Yes, there is laughter in Lourdes. Much of it from or occasioned by the young people. Cardinal Thomas J Winning recalls sharing a lunch table with some Glasgow youngsters, not yet teenagers and very unused to the French food being served. A seafood dish, served in the shells from which the clams had come, was particularly confusing for one boy. Observing the Cardinal tucking in he asked: ``Why are you eating out of the ashtray?''

When I said earlier that Lourdes was a quiet place I was not including the Italians. It is in their nature to be voluble, even when queuing up to visit the grotto itself.

Every 15 minutes or so the Tannoy system issues a loud ``Sssh'' which can only be meant for our Italian cousins. The only other loud noise encountered at Lourdes is at a charismatic service in the huge underground basilica, where the rhythmic music and hand-clapping would not disturb the quiet Lourdes air. It was all a bit frenzied as priests and nuns swayed or whirled around with the faithful in great circles to the upbeat sound of hypnotic music.

All this is meant to stir the emotions and break down barriers, but it looked to this veteran of the staid church of the 1950s like hocus-pocus meets the hokey-cokey. Dancing with nuns was never on the agenda.

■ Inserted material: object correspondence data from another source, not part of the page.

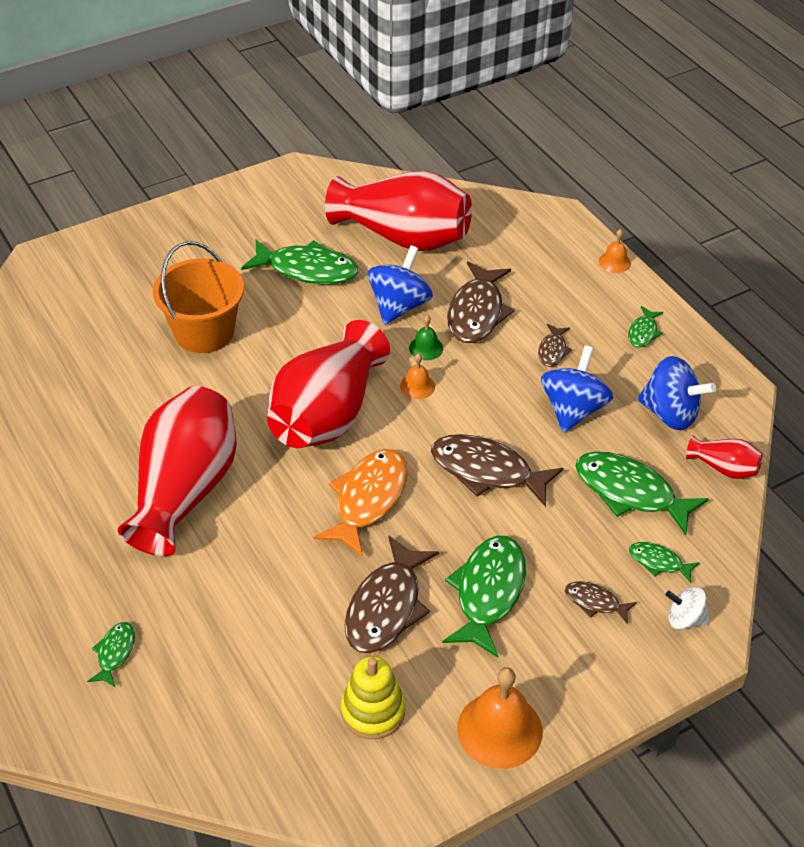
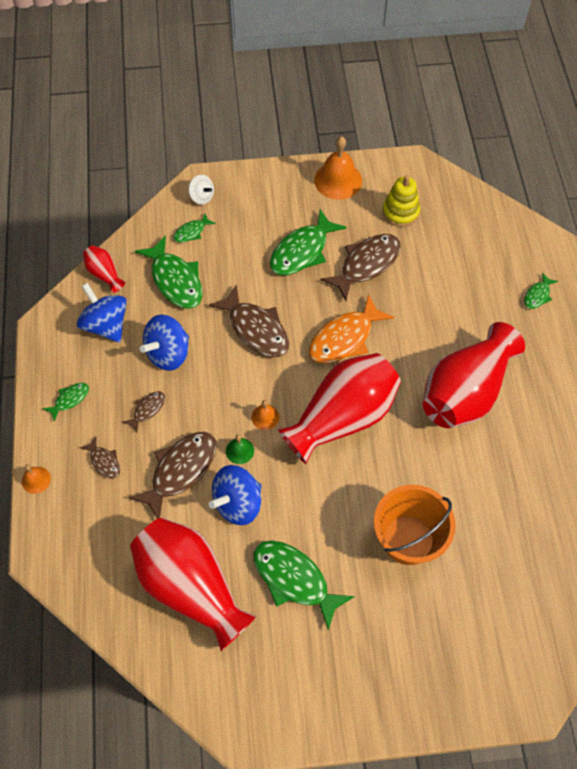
camera: 155 degrees left, 15 degrees up
(595, 602) = (244, 223): brown fish -> brown fish (104, 461)
(658, 562) = (191, 232): green fish -> green fish turned 90 degrees clockwise

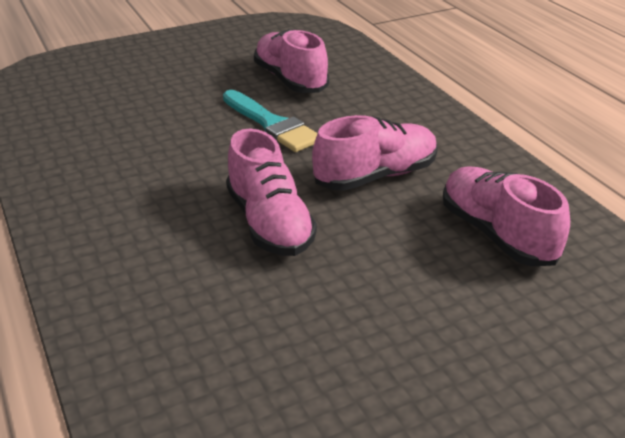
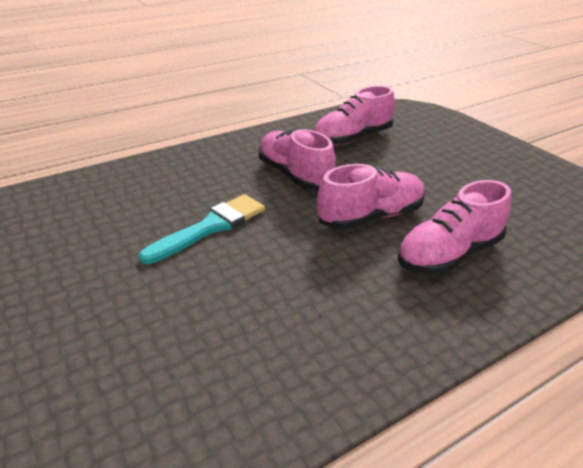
camera: 95 degrees left, 0 degrees up
(290, 80) = (112, 222): pink shoe -> pink shoe (449, 254)

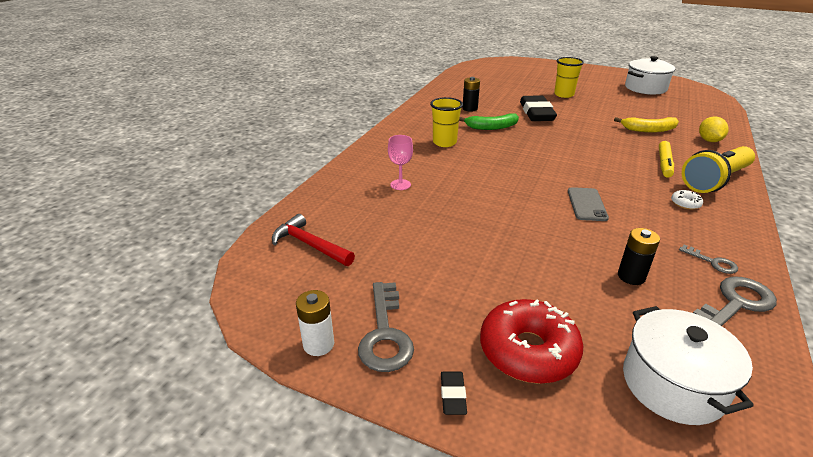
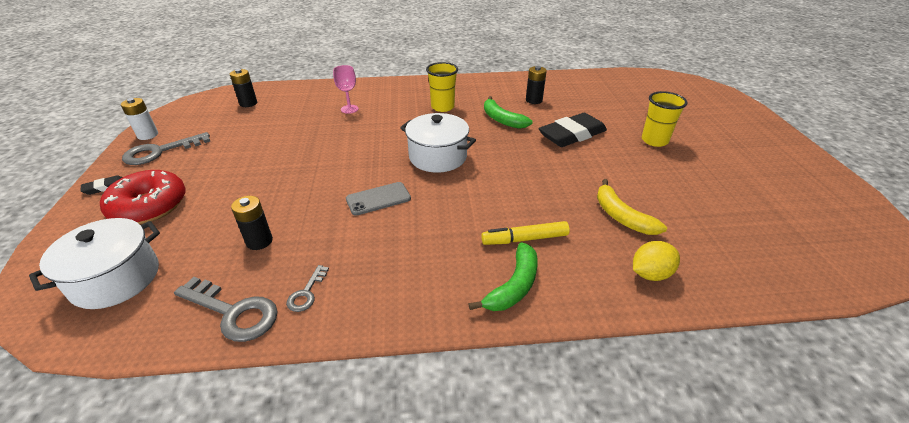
camera: 60 degrees right, 5 degrees up
(310, 245) = (248, 103): red hammer -> black battery
(645, 88) = (787, 196): white pot -> white pot (438, 157)
(685, 204) = (427, 264): white donut -> none
(715, 180) = (513, 286): yellow flashlight -> green banana

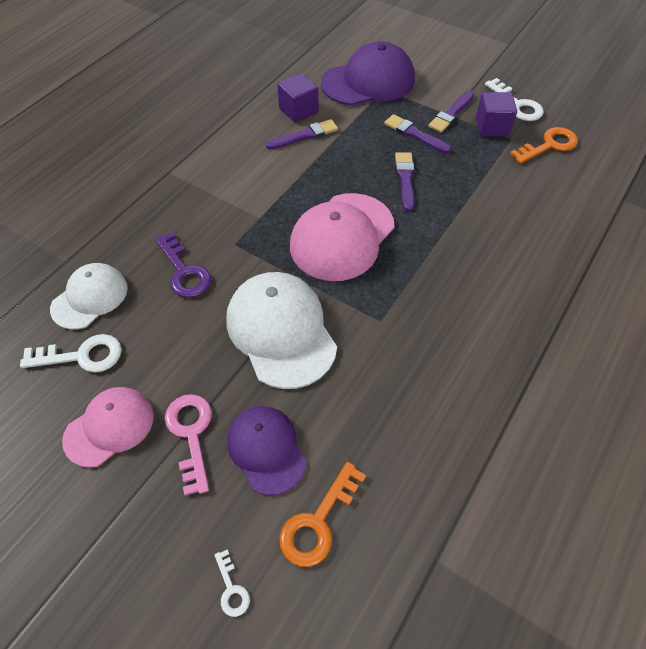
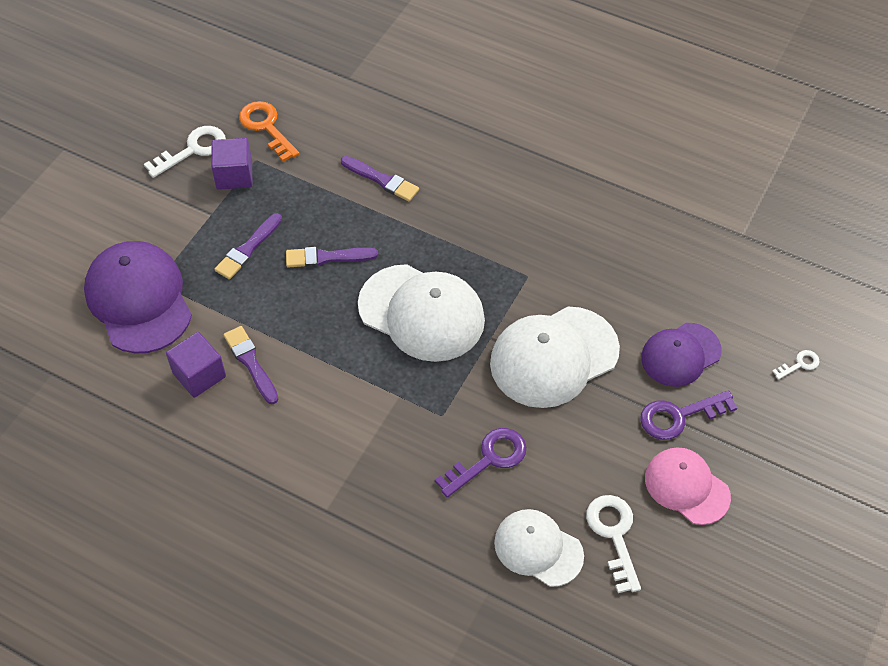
camera: 95 degrees left, 0 degrees up
(191, 434) = (679, 416): pink key -> purple key
(318, 522) = (733, 311): orange key -> none
(342, 236) = (421, 313): pink cap -> white cap
(451, 114) = (209, 213): purple brush -> purple brush (382, 180)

The processions around the shrine are more formal but offer a much more moving spectacle. Except that they are not for spectators.

I was standing watching when I was berated by a dapper elderly French gentleman of military bearing with the leather braces symbol of the brancardier. I didn't follow all of what he said but the gist of it was that I shouldn't be standing there when I could be helping push a wheelchair.

Lourdes can be a lonely place for those of little faith.